I’ve been interested in Jiu Jitsu for about 5 years now. Taking a martial art is not native to me. I’m not very big, strong, or aggressive. I didn’t wrestle in high school or have even thought about needing to try to defend myself. However, there is something about the sport that is intriguing to me.

I found a great place to begin taking classes about a month ago. It fits my busy schedule relatively well, offering a day class (lunch hour) for 2nd shift workers. The guys have been great and I’m learning a ton (along with practicing the ways humiliation helps to shape one’s character).

There have been several things that Jiu Jitsu has taught me about pastoral ministry. I thought that I’d write about these a bit. Besides, a leader within our congregation, Sally, has reminded me that I haven’t blogged in a while.

FacetingĀ 

The first thing that Jiu Jitsu has taught me is the importance of “faceting” our lives. In one of my D.Min courses, our professor shared with us the importance of faceting our lives. When many “facets” are applied to diamonds, it allows its brilliance to be more apparent. As we facet our own lives, our brilliance can be freed, as well.

Pastors are in danger of being one-dimensional props in people’s lives. They are tempted to not have a life and personality of their own. Congregation members are tempted to make the pastor into the image of the congregation itself.

Pastors are people and a healthy pastor will do well to engage in other hobbies, interests, and activities that do not necessarily have to do with their professional lives.

I’ll admit, it has been fun to take Jiu Jitsu lessons as a pastor. My coach once posted on his Facebook account (with sarcasm), “My job is awesome. I get to hurt a minister today… and he is paying me to do it.” Learning Jiu Jitsu is leveraging parts of my brain that go unused in ministry contexts. It’s allowing me to be open and curious with something that is new and fresh.

Some of the most interesting people I know are good at faceting. My brothers are particularly good at this. At one time my brother Matt was teaching English, riding a motorcycle, working on his black belt in American Karate, hunting birds, getting a Chinese character tattoo on his wrist, all-the-while naming one of his cats “Kiki.”
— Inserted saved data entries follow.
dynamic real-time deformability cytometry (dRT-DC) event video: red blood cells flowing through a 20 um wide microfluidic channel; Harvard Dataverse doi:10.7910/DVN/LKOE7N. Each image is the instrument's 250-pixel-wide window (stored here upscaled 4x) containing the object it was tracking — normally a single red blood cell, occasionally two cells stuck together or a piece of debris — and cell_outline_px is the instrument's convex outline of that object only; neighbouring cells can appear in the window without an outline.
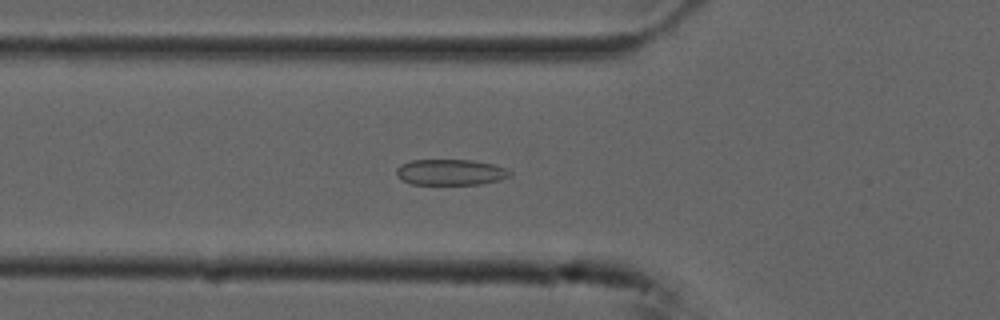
{"species": "common noctule bat (a hibernating species)", "species_latin": "Nyctalus noctula", "temperature_condition": "cold", "stored_images_in_passage": 47, "camera_frame_rate_fps": 3000, "um_per_image_px": 0.085, "animal": {"sex": "male", "forearm_length_mm": 52.5}, "frame": {"image": 1, "passage_image": 19, "time_ms": 6.0, "image_size_px": [1000, 320], "cell_outline_px": [[512, 176], [500, 180], [480, 184], [412, 184], [404, 180], [396, 172], [396, 168], [400, 164], [412, 160], [472, 160], [496, 164], [512, 172]], "centroid_in_image_um": [38.35, 14.63], "position_along_channel_um": 87.5, "area_um2": 17.11}}
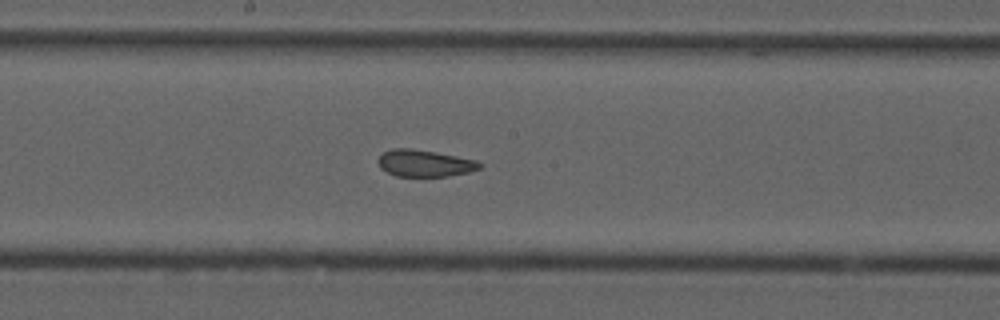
{"frame": {"image": 2, "passage_image": 29, "time_ms": 9.333, "image_size_px": [1000, 320], "cell_outline_px": [[484, 164], [480, 168], [468, 172], [448, 176], [396, 176], [380, 168], [376, 160], [384, 152], [392, 148], [412, 148], [436, 152], [476, 160]], "centroid_in_image_um": [36.08, 13.87], "position_along_channel_um": 212.1, "area_um2": 15.9}}
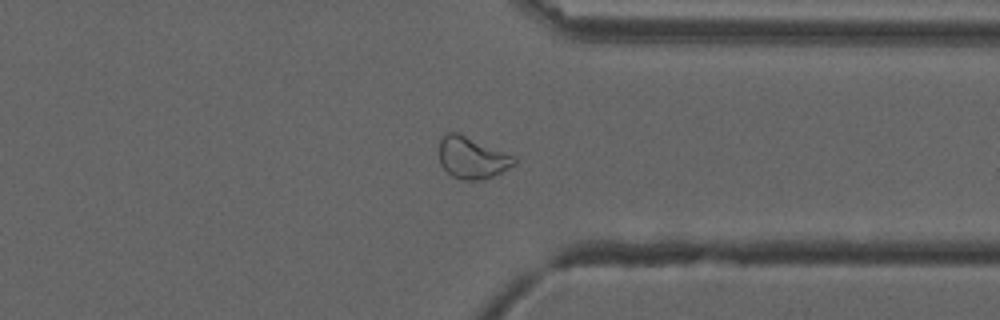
{"frame": {"image": 3, "passage_image": 42, "time_ms": 13.667, "image_size_px": [1000, 320], "cell_outline_px": [[516, 164], [492, 176], [480, 180], [460, 180], [452, 176], [440, 164], [440, 140], [448, 132], [456, 132], [516, 156]], "centroid_in_image_um": [40.14, 13.42], "position_along_channel_um": 371.3, "area_um2": 18.03}, "authors_computed_cell_mechanics": {"area_um2": 17.6868, "velocity_mm_per_s": 3.7223, "shape_relaxation_time_tau1_ms": null, "shape_relaxation_time_tau2_ms": 1.3247, "deformation_change_tau1": null, "deformation_change_tau2": 0.0708}}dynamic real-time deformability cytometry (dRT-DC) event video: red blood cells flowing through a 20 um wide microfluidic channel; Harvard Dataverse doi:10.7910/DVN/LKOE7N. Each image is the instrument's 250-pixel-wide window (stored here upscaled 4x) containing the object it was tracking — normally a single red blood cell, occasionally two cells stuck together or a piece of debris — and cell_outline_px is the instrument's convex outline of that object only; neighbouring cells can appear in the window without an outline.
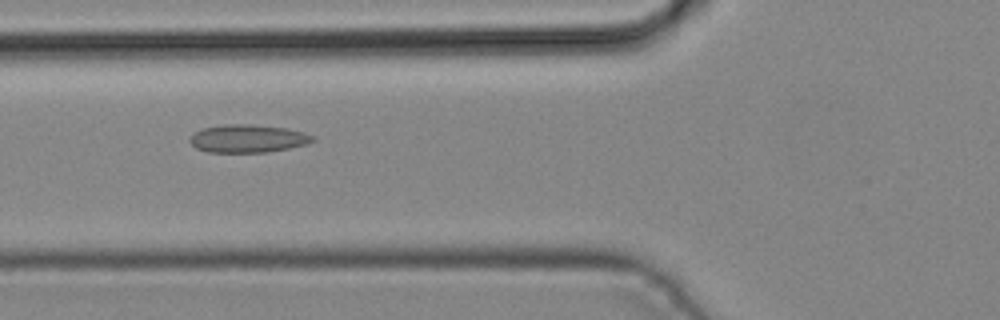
{"species": "common noctule bat (a hibernating species)", "species_latin": "Nyctalus noctula", "temperature_condition": "cold", "stored_images_in_passage": 4, "camera_frame_rate_fps": 3000, "um_per_image_px": 0.085, "animal": {"sex": "male", "body_mass_g": 19.2, "forearm_length_mm": 51.8}, "frame": {"image": 1, "passage_image": 4, "time_ms": 1.0, "image_size_px": [1000, 320], "cell_outline_px": [[316, 140], [308, 144], [268, 152], [208, 152], [196, 148], [188, 140], [188, 136], [192, 132], [200, 128], [224, 124], [248, 124], [288, 128], [304, 132], [316, 136]], "centroid_in_image_um": [21.05, 11.77], "position_along_channel_um": 104.8, "area_um2": 20.4}}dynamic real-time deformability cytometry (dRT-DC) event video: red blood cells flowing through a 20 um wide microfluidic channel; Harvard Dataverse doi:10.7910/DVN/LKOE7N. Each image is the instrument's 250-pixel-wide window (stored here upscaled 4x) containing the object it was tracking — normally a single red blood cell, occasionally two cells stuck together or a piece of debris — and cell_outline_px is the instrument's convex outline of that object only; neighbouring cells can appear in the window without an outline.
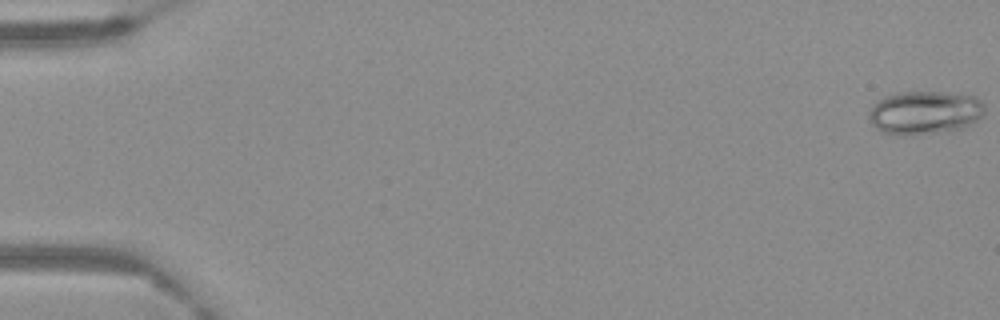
{"species": "Egyptian fruit bat (a non-hibernating species)", "species_latin": "Rousettus aegyptiacus", "temperature_condition": "warm", "stored_images_in_passage": 65, "camera_frame_rate_fps": 3000, "um_per_image_px": 0.085, "frame": {"image": 1, "passage_image": 1, "time_ms": 0.0, "image_size_px": [1000, 320], "cell_outline_px": [[984, 116], [964, 128], [948, 132], [904, 136], [892, 136], [880, 132], [872, 124], [868, 116], [868, 112], [876, 100], [884, 96], [900, 92], [940, 92], [972, 96], [980, 100], [984, 104]], "centroid_in_image_um": [78.57, 9.61], "position_along_channel_um": 6.4, "area_um2": 29.94}}
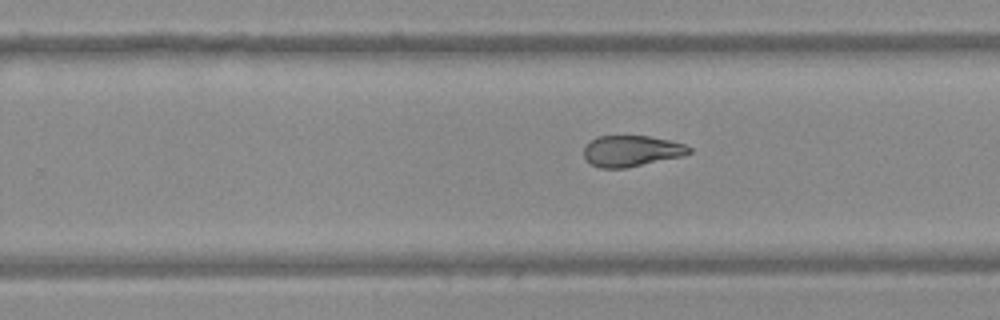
{"frame": {"image": 2, "passage_image": 42, "time_ms": 13.667, "image_size_px": [1000, 320], "cell_outline_px": [[692, 152], [684, 156], [624, 168], [600, 168], [592, 164], [584, 156], [584, 148], [596, 136], [648, 136], [668, 140], [684, 144], [692, 148]], "centroid_in_image_um": [53.71, 12.83], "position_along_channel_um": 276.1, "area_um2": 18.9}}
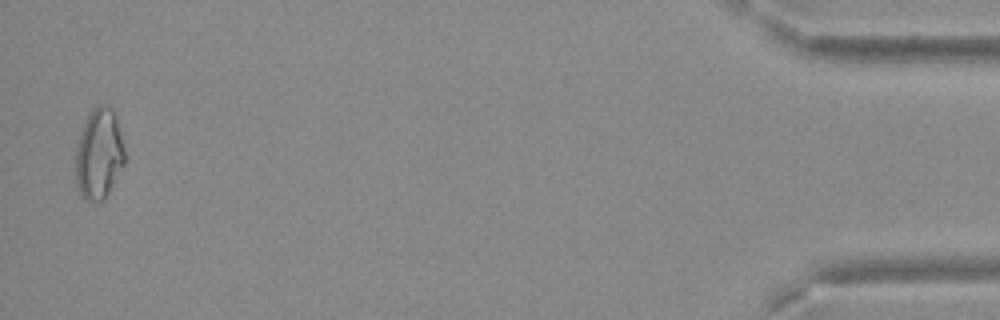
{"frame": {"image": 3, "passage_image": 64, "time_ms": 21.0, "image_size_px": [1000, 320], "cell_outline_px": [[124, 164], [104, 200], [84, 200], [80, 196], [76, 188], [76, 144], [80, 132], [88, 116], [100, 104], [108, 104], [112, 108], [116, 120], [124, 148]], "centroid_in_image_um": [8.39, 13.12], "position_along_channel_um": 426.8, "area_um2": 25.66}}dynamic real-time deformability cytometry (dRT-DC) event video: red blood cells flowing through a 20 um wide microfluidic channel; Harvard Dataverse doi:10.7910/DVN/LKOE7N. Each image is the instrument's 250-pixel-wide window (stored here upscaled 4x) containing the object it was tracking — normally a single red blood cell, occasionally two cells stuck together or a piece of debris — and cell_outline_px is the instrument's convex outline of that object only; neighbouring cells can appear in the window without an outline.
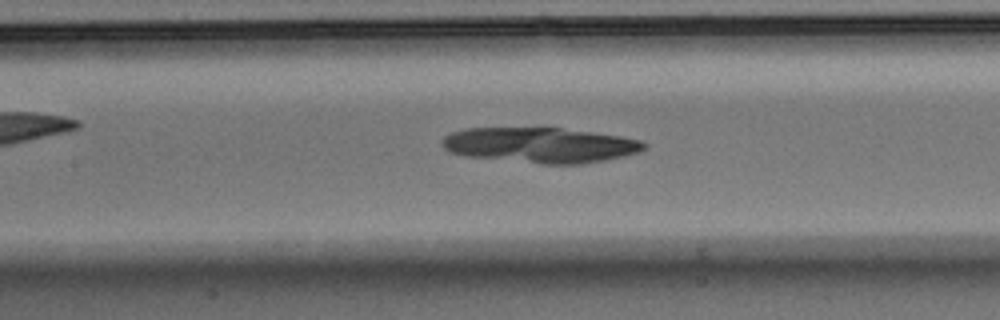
{"species": "Egyptian fruit bat (a non-hibernating species)", "species_latin": "Rousettus aegyptiacus", "temperature_condition": "warm", "stored_images_in_passage": 49, "camera_frame_rate_fps": 3000, "um_per_image_px": 0.085, "animal": {"sex": "male"}, "frame": {"image": 1, "passage_image": 23, "time_ms": 7.333, "image_size_px": [1000, 320], "cell_outline_px": [[648, 144], [640, 152], [624, 156], [604, 160], [580, 164], [544, 164], [468, 156], [448, 152], [440, 144], [440, 140], [444, 136], [452, 132], [464, 128], [560, 128], [620, 136], [640, 140]], "centroid_in_image_um": [45.89, 12.33], "position_along_channel_um": 161.5, "area_um2": 41.44}}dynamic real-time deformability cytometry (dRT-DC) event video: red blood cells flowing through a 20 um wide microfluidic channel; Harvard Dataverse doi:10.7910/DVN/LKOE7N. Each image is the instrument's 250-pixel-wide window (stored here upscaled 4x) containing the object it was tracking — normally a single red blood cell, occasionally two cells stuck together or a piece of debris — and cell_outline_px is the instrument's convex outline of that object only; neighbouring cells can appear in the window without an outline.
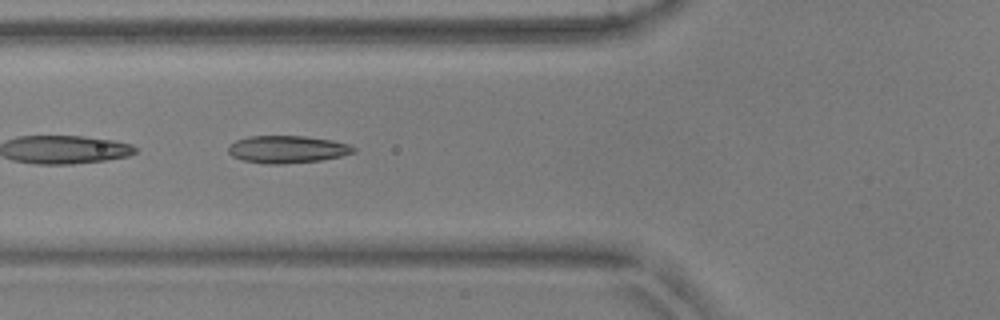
{"species": "common noctule bat (a hibernating species)", "species_latin": "Nyctalus noctula", "temperature_condition": "warm", "stored_images_in_passage": 15, "camera_frame_rate_fps": 3000, "um_per_image_px": 0.085, "animal": {"sex": "male", "body_mass_g": 17.9, "forearm_length_mm": 54.2}, "frame": {"image": 1, "passage_image": 9, "time_ms": 2.667, "image_size_px": [1000, 320], "cell_outline_px": [[356, 152], [340, 156], [320, 160], [280, 164], [264, 164], [244, 160], [232, 156], [228, 152], [228, 144], [236, 140], [248, 136], [304, 136], [332, 140], [348, 144], [356, 148]], "centroid_in_image_um": [24.39, 12.69], "position_along_channel_um": 101.4, "area_um2": 20.0}}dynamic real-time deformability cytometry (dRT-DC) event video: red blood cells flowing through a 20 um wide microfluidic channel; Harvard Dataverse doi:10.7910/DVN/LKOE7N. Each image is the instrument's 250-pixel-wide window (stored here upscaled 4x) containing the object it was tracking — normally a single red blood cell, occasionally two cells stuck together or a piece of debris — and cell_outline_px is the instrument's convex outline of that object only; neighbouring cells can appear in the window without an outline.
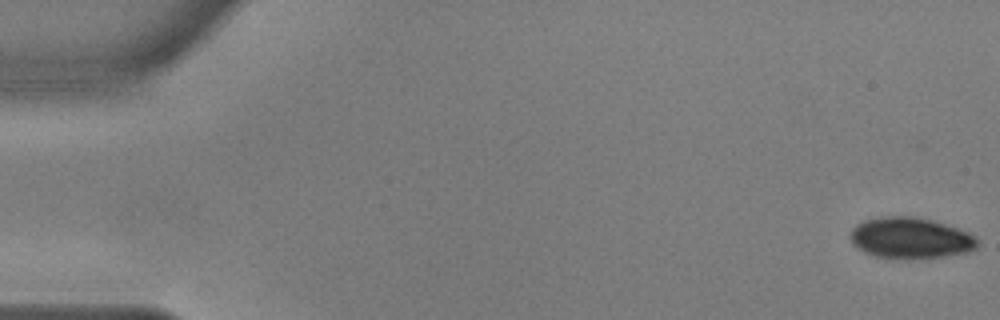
{"species": "common noctule bat (a hibernating species)", "species_latin": "Nyctalus noctula", "temperature_condition": "warm", "stored_images_in_passage": 55, "camera_frame_rate_fps": 3000, "um_per_image_px": 0.085, "animal": {"sex": "male", "body_mass_g": 17.9, "forearm_length_mm": 54.2}, "frame": {"image": 1, "passage_image": 1, "time_ms": 0.0, "image_size_px": [1000, 320], "cell_outline_px": [[980, 244], [976, 248], [968, 252], [944, 256], [876, 256], [864, 252], [852, 244], [848, 236], [852, 228], [856, 224], [864, 220], [888, 216], [916, 216], [932, 220], [960, 228], [976, 236], [980, 240]], "centroid_in_image_um": [77.41, 20.18], "position_along_channel_um": 7.6, "area_um2": 30.06}}
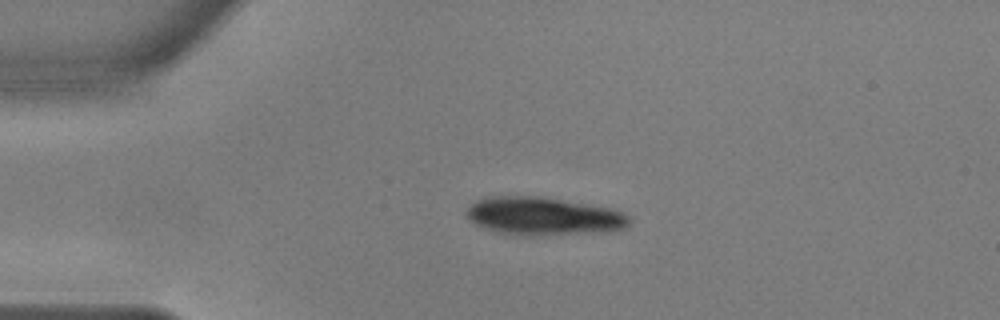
{"frame": {"image": 2, "passage_image": 13, "time_ms": 4.0, "image_size_px": [1000, 320], "cell_outline_px": [[632, 220], [624, 228], [608, 232], [528, 236], [496, 232], [484, 228], [468, 220], [464, 212], [476, 200], [484, 196], [540, 196], [612, 208], [624, 212]], "centroid_in_image_um": [46.18, 18.38], "position_along_channel_um": 38.8, "area_um2": 36.59}}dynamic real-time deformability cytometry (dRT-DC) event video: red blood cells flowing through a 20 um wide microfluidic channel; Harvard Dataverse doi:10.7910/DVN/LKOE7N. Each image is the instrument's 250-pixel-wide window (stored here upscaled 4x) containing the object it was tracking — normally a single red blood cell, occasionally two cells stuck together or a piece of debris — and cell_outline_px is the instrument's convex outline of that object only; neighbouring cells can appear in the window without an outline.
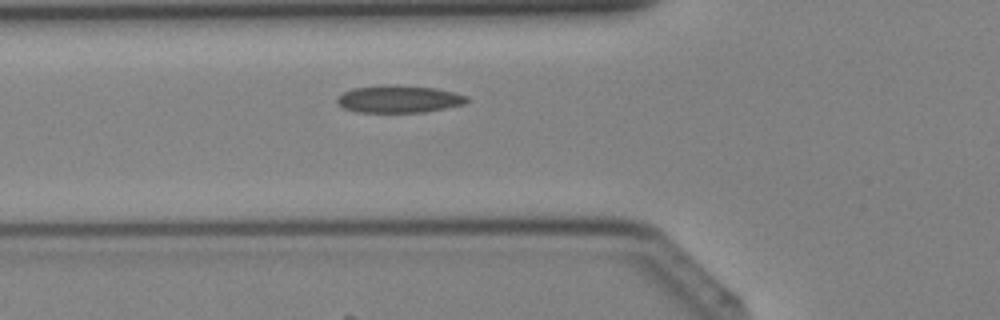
{"species": "Egyptian fruit bat (a non-hibernating species)", "species_latin": "Rousettus aegyptiacus", "temperature_condition": "cold", "stored_images_in_passage": 32, "camera_frame_rate_fps": 3000, "um_per_image_px": 0.085, "animal": {"sex": "female"}, "frame": {"image": 1, "passage_image": 7, "time_ms": 2.0, "image_size_px": [1000, 320], "cell_outline_px": [[468, 100], [464, 104], [424, 112], [356, 112], [344, 108], [336, 100], [336, 96], [352, 88], [384, 84], [436, 88], [456, 92], [468, 96]], "centroid_in_image_um": [33.89, 8.41], "position_along_channel_um": 91.9, "area_um2": 20.75}}
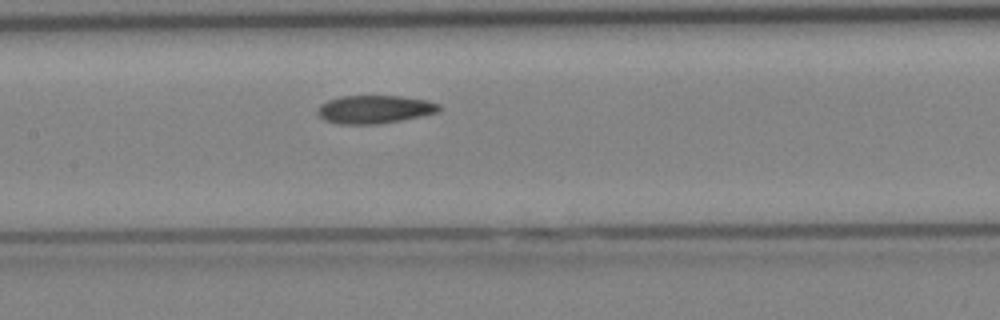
{"frame": {"image": 2, "passage_image": 12, "time_ms": 3.667, "image_size_px": [1000, 320], "cell_outline_px": [[440, 112], [400, 120], [376, 124], [340, 124], [324, 120], [320, 116], [320, 104], [328, 100], [340, 96], [400, 96], [428, 100], [440, 104]], "centroid_in_image_um": [31.88, 9.29], "position_along_channel_um": 175.5, "area_um2": 19.77}}
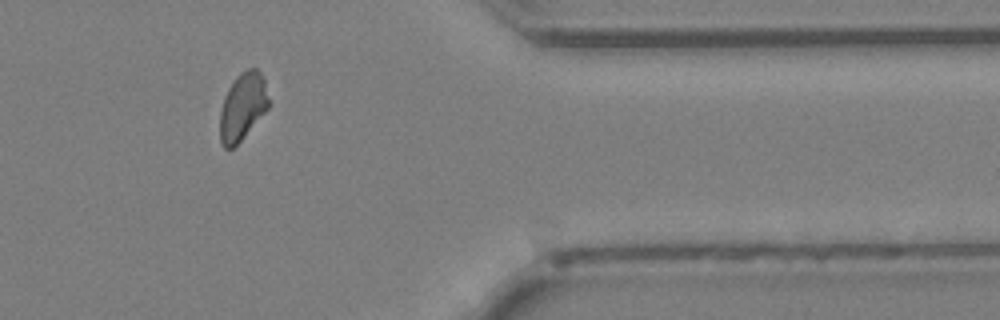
{"frame": {"image": 3, "passage_image": 26, "time_ms": 8.333, "image_size_px": [1000, 320], "cell_outline_px": [[268, 108], [240, 140], [232, 148], [224, 148], [220, 140], [220, 112], [224, 96], [228, 88], [236, 76], [240, 72], [248, 68], [256, 68], [260, 72], [264, 80], [268, 100]], "centroid_in_image_um": [20.6, 9.03], "position_along_channel_um": 390.8, "area_um2": 18.79}}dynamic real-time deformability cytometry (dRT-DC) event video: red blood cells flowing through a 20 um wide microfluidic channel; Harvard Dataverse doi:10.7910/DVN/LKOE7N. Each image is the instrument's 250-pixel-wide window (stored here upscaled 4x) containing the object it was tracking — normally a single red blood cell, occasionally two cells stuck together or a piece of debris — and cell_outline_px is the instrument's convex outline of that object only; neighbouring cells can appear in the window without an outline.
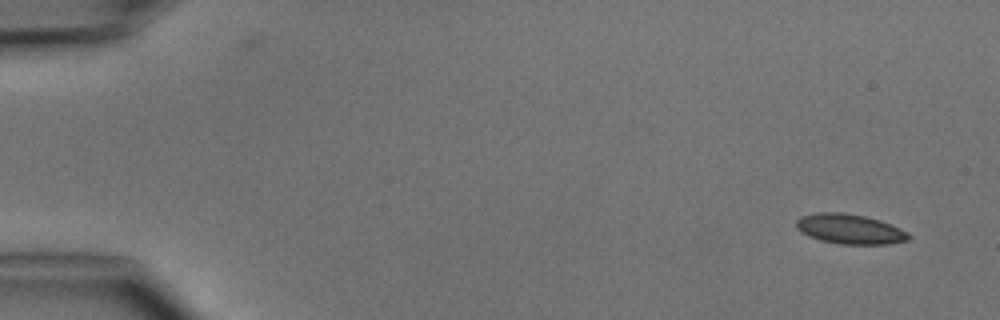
{"species": "common noctule bat (a hibernating species)", "species_latin": "Nyctalus noctula", "temperature_condition": "cold", "stored_images_in_passage": 7, "camera_frame_rate_fps": 3000, "um_per_image_px": 0.085, "animal": {"sex": "male", "body_mass_g": 15.6}, "frame": {"image": 1, "passage_image": 1, "time_ms": 0.0, "image_size_px": [1000, 320], "cell_outline_px": [[912, 236], [908, 240], [888, 244], [840, 244], [820, 240], [808, 236], [800, 232], [796, 228], [796, 220], [800, 216], [816, 212], [840, 212], [864, 216], [880, 220], [900, 228], [908, 232]], "centroid_in_image_um": [72.21, 19.46], "position_along_channel_um": 12.8, "area_um2": 19.71}}
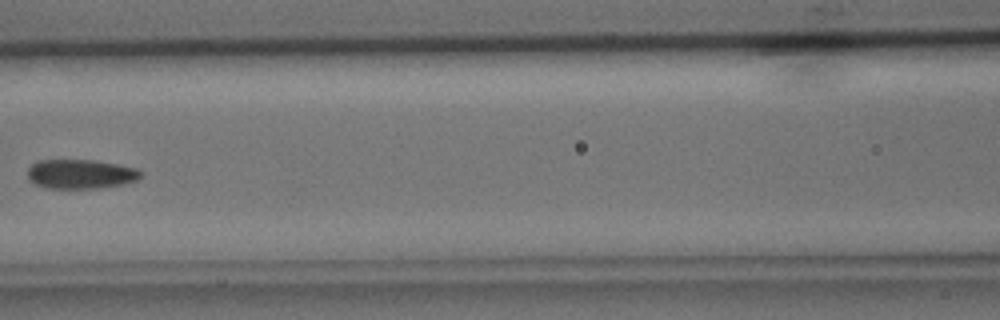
{"frame": {"image": 2, "passage_image": 6, "time_ms": 6.667, "image_size_px": [1000, 320], "cell_outline_px": [[140, 176], [136, 180], [124, 184], [100, 188], [48, 188], [32, 184], [28, 180], [28, 168], [36, 160], [96, 160], [136, 168], [140, 172]], "centroid_in_image_um": [6.79, 14.79], "position_along_channel_um": 159.8, "area_um2": 19.42}}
If one were to have a conversation with my brother Steve, he/she would explore the topics of Poker, Game Theory, Property Investment, Advanced Math, Physics, and key match ups in the upcoming weekend of College Football games. I know that I leave those conversations saying, “I never thought of that… that is interesting.”

The Christian life is a calling to see all of life as belonging to God. I’m learning that Christians should be the most curious bunch around.